Когда Харитон ушел, Дуняша убежала на сеновал и, зарывшись в старое сено, плакала до исступления. Наревевшись, вдруг назло всему свету рассудила, кто если Харитон позовет ее бежать из дому, она мигом соберется. «Только бы он чего не сделал над собой, — почему-то испугалась Дуняша за Харитона и начала горько молиться, веря молитвам и думая об этой вере первый раз в жизни: — Господи, помоги мне. Помоги нам. Сделай так, чтобы мы были вместе — мы всю жизнь станем славить тебя, господи, возвещать все чудеса твои. Господи, если никак нельзя быть нам вместе, возьми меня к себе, чтоб мне не жить на белом свете. Господи, может, в чем виноватая я перед тобой, прости и помилуй. Прости и помилуй. Я и там буду молиться тебе за него».
А прозорливый Аркашка тем временем строчил мать, чтобы она неусыпно следила за Евдокией, которую Харитошка может взять убегом.
— Сейчас у молодяжника это раз плюнуть. К Яшке в Совет забегут, и делу конец. Свадьба-самокрутка под кустом на куртке. Гляди, мать, да поглядывай.
— Да я ее, Аркашенька, к своему подолу пришью. Ох, не проглядеть бы и то, окаянную. Да она где? Дуська? Вот не было печали, черти накачали. Темная стала, смурая — бродит в ней дьявол.
Мать Катерина пошла искать дочь, с криком и руганью обшарила все подворье, но Дуняша не отозвалась.
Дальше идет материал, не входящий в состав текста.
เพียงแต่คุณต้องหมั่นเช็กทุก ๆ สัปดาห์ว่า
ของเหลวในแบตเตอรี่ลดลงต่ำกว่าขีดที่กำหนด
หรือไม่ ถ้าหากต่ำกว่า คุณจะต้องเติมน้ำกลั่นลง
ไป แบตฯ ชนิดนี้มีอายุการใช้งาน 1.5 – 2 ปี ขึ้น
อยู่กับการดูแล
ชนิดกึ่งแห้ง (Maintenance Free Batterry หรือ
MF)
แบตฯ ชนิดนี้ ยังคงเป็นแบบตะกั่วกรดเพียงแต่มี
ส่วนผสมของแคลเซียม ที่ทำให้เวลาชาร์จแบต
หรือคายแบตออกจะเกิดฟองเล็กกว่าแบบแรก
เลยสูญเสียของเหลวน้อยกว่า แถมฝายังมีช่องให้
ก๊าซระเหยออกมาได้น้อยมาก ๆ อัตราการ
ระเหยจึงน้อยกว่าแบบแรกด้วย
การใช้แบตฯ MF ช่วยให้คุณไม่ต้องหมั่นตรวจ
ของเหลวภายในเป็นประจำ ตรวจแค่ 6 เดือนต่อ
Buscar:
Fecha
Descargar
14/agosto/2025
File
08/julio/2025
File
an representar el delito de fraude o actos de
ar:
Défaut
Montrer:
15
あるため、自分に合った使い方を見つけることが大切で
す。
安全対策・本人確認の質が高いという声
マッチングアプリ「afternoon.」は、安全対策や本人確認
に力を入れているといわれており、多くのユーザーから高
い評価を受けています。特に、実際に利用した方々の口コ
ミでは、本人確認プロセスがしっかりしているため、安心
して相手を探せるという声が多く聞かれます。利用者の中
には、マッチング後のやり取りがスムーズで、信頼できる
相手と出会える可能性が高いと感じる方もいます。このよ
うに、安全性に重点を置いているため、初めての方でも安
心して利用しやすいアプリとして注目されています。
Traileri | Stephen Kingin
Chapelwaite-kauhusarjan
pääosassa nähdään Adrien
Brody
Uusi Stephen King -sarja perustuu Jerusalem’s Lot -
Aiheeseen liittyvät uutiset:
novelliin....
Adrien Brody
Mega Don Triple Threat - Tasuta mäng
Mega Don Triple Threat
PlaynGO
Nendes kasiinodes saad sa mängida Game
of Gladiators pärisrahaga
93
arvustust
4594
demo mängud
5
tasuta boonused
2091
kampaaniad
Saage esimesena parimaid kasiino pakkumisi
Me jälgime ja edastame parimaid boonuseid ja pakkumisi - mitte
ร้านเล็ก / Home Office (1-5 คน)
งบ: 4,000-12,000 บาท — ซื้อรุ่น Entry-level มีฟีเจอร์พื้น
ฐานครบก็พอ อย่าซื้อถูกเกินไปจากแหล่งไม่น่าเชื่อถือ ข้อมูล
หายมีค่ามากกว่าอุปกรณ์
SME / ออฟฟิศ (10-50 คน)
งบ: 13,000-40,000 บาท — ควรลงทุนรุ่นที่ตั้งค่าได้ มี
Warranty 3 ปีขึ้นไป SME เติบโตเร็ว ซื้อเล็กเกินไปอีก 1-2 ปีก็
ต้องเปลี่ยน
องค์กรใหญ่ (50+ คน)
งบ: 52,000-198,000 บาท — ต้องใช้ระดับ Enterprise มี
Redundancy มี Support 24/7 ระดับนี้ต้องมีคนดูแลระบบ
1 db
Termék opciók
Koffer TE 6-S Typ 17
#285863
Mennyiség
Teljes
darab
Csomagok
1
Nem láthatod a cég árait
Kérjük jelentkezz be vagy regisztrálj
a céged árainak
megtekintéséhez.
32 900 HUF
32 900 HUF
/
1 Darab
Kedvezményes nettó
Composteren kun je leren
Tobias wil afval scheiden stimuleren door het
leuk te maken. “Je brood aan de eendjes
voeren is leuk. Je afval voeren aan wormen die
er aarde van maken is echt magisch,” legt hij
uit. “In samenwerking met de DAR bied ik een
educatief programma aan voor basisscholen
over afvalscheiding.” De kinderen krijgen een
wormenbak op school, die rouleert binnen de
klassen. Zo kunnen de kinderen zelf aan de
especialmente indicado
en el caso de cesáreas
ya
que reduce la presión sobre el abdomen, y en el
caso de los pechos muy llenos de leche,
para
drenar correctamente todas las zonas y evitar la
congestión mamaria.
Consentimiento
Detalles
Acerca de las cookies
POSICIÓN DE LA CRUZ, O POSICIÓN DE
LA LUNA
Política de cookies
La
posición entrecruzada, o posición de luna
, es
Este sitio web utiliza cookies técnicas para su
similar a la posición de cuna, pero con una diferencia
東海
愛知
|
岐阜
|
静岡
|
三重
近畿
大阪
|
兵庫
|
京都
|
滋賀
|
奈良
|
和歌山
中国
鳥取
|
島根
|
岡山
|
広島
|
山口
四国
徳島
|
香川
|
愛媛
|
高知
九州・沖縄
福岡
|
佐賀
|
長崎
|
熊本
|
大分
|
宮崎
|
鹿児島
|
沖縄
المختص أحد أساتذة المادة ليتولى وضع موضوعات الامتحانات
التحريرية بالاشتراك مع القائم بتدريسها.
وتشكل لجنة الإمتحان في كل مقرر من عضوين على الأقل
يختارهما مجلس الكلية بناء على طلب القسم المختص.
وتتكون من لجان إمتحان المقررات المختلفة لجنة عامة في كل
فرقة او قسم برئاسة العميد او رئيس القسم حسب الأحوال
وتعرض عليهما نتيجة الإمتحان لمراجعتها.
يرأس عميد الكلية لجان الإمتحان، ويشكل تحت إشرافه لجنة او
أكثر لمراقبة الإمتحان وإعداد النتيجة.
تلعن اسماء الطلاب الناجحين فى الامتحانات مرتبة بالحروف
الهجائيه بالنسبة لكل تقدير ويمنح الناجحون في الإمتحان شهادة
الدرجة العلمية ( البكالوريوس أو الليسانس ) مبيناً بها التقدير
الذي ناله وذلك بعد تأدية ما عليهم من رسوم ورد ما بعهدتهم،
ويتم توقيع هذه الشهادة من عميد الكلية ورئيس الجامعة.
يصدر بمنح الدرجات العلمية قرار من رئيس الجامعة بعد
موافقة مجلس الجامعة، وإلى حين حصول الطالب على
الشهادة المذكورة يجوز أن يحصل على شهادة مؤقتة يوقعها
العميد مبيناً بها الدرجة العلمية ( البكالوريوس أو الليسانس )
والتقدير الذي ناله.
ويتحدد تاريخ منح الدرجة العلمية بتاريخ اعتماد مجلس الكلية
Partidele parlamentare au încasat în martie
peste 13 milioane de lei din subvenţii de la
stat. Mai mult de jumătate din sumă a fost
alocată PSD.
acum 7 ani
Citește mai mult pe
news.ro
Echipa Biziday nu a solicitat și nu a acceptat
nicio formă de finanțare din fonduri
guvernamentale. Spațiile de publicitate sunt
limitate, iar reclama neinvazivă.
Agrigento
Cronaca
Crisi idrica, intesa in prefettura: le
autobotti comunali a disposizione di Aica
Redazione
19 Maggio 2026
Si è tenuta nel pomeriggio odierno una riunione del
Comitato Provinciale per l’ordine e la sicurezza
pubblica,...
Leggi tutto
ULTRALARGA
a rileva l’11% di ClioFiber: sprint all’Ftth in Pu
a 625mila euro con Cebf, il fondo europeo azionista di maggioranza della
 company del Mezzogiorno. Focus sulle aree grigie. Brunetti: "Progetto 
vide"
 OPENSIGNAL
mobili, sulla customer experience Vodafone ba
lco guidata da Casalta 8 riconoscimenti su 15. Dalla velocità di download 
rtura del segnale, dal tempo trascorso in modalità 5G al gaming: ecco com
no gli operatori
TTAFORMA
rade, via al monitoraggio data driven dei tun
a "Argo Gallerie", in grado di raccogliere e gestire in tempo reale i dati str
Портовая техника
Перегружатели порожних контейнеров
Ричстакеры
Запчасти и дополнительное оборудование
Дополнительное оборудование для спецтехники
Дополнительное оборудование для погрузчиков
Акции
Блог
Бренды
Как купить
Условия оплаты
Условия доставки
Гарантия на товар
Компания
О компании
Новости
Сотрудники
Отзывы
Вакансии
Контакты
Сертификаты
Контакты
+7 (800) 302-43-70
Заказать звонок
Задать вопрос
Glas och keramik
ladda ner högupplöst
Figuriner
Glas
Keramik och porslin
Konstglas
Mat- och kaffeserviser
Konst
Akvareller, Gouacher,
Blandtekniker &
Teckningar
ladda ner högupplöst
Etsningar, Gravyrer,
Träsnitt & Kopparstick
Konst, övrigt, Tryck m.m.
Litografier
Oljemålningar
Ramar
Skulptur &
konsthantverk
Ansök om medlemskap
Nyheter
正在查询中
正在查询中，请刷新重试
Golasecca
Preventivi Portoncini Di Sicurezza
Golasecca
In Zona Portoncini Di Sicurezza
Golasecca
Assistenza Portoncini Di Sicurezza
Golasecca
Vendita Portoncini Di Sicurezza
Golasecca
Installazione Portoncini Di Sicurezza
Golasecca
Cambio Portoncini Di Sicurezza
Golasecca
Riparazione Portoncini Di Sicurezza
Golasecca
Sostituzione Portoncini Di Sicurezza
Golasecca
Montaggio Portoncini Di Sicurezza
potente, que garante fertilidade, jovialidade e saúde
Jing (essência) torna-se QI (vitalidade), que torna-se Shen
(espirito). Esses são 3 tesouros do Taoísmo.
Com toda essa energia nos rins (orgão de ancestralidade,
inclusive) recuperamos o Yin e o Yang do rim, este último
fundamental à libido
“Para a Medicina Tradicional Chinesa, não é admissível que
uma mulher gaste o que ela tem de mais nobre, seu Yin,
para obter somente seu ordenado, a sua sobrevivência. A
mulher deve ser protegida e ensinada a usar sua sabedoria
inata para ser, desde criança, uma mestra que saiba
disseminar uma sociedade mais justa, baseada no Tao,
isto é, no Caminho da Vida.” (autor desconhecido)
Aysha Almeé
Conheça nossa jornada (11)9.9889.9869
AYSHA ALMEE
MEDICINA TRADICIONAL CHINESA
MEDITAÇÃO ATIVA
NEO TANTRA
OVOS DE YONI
Дуняша никогда не задумывалась над своим будущим, не умела представить его себе, ничего от него не ждала и не знала, что можно ждать, а тем более надеяться. Но жизнь под опекой матери и брата она давно возненавидела, прокляла и мучилась этим, потому что, кроткая и добрая, не могла не любить по-своему дом, мать, брата, свою бесконечную работу. Живя врожденной привязанностью, без надежд и ожиданий, она с горячей и радостной решимостью отдалась новому полонившему ее чувству, упоенно поняв, что одолела прежние силы, державшие и томившие ее. «Да упади ты в яму, да занеси тебя под откос, в таволожник», — просила Дуняша матери, которая, все крича и ругаясь, ходила по огороду и конопляникам.
А Харитон, уйдя из дому, жил у своего приятеля Петьки Струева, у Зимогоров по-уличному. Изба Зимогоров стояла на Вогулке, так называли северный край села. Туда и отважилась сбегать Дуняша, охваченная тревогой за Харитона и сладким страхом перед своим домом. «Упади ты в копанку», — беззлобно желала Дуняша матери и стала спускаться с сеновала в соседний огород. Торопилась, не замечая крапивы. Ей настойчиво казалось, что Харитон у Зимогоров и с ним должно что-то случиться, а она опоздает сказать ему самое важное, чтоб помочь ему. Она не знала тех слов, с какими найдет Харитона, но со счастливым беспокойством сознавала, что душа ее полна нежности и заботы. Дуняша готова была на любую жертву, и чем тяжелей будет эта жертва, тем глубже и радостней будет ныть ее сердце.